THE PROBLEM: Locate each line below that includes "Example" and reproduce it.

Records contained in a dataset
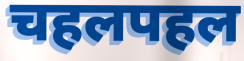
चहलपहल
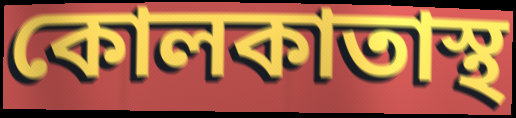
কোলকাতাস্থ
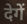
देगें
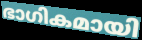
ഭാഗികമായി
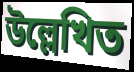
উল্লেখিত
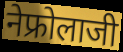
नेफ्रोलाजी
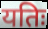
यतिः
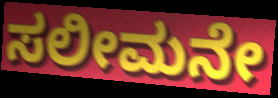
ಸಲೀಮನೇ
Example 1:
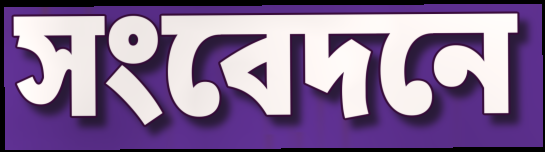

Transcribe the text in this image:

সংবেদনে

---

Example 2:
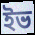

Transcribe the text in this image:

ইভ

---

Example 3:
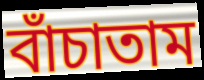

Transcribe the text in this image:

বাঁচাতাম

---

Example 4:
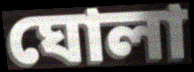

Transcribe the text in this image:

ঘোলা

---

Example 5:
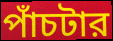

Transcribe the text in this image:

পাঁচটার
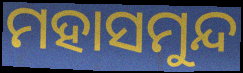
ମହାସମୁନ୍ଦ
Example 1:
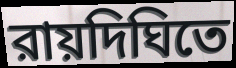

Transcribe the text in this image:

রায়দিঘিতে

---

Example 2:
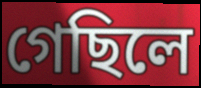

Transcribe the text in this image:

WORKED SOLUTION:
Example 1:
Example 2:
Example 3:
Example 4:
Example 5:
Example 1:
Example 2:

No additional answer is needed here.